» Work item
Every picture should be left out, but the lines below must be repeated exactly.

··········

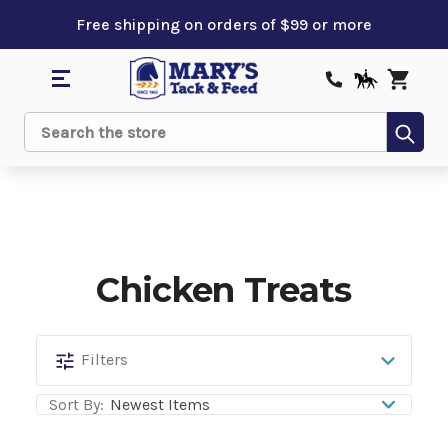
Free shipping on orders of $99 or more
Sub
Search
Chicken Treats
Chicken
Filters
Treats
Sort By:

··········

» Task result
Free shipping on orders of $99 or more
Sub
Search
Chicken Treats
Chicken
Filters
Treats
Sort By:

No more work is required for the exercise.